No, wait! That isn’t Willis’s character with all the hair. That is his surrogate, a realistic android that most people use to go out into society in place of them while the owners stay at home in a room hooked up to a device that allows them to be the “operators,” the eyes, ears, mouth, and flesh of their surrogate.

So, right away the audience is going to be confused between knowing what is a surrogate and what is a real person, and that confusion is going to result in more than one plot point.

Now, here is where I should say that the film is based on a series of comic books–Excuse me! “graphic novels”–called “The Surrogates,” written by Robert Venditti, who went to college with the dream of becoming a novelist.

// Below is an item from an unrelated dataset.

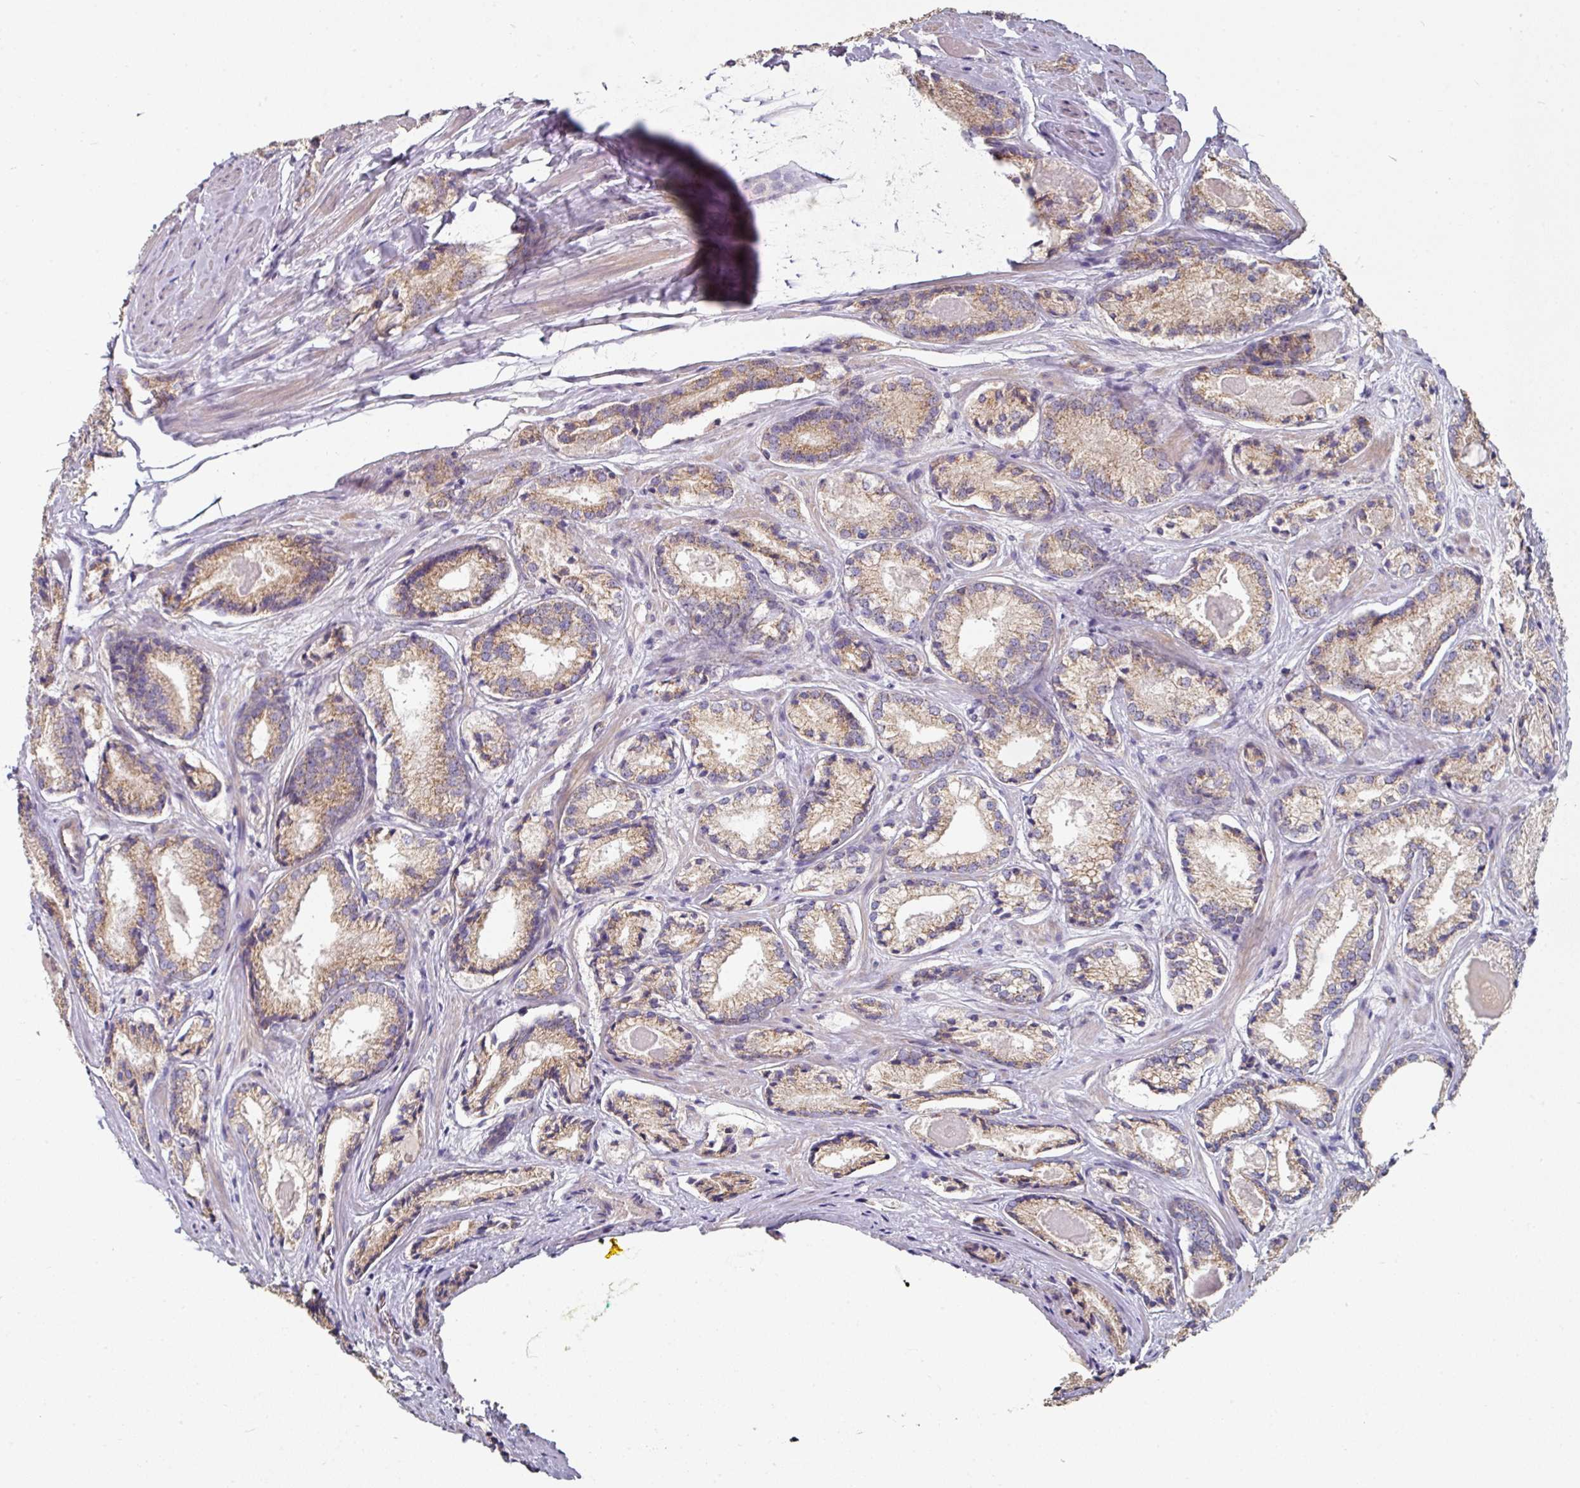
{"staining": {"intensity": "weak", "quantity": ">75%", "location": "cytoplasmic/membranous"}, "tissue": "prostate cancer", "cell_type": "Tumor cells", "image_type": "cancer", "snomed": [{"axis": "morphology", "description": "Adenocarcinoma, Low grade"}, {"axis": "topography", "description": "Prostate"}], "caption": "Human prostate cancer (low-grade adenocarcinoma) stained with a brown dye reveals weak cytoplasmic/membranous positive positivity in approximately >75% of tumor cells.", "gene": "PYROXD2", "patient": {"sex": "male", "age": 68}}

In fact, in an interview Venditti said, “I was going to be the next Hemingway.”

Venditti is 35, and I am surprised he even knows anything about Ernest Hemingway.

Anyway, back to our movie.

Willis and his surrogate play FBI Agent Tom Greer, who are investigating a seemingly random murder that involves an unregistered surrogate.

Agent Greer has a partner, Agent Jennifer Peters, and she is a beautiful young woman played by Radha Mitchell.

After all, this is based on a comic book, remember?

Their investigation leads them to Dr. Canter, played by James Cromwell, the man who invented surrogates and ran the company that built them.

But before you say, “Uh oh! Wasn’t this already done in the 1982 BLADE RUNNER?” you are going to be reminded of the 2002 MINORITY REPORT when we learn about Agent Greer’s dead son.

And, in fact, when Cromwell shows up, you are also going to be reminded of the 1996 STAR TREK: FIRST CONTACT.

Now, I used to make fun of recycled plots by saying that Hollywood has run out of ideas. Now I am going to say that writers have run out of ideas.

The frame of reference for young writers isn’t literature anymore. It is old movies, and by “old,” I mean within the past 30 years.

SURROGATES is not bad, but should be called DERIVATIVES.

I’m Dan Culberson and this is “Hotshots.”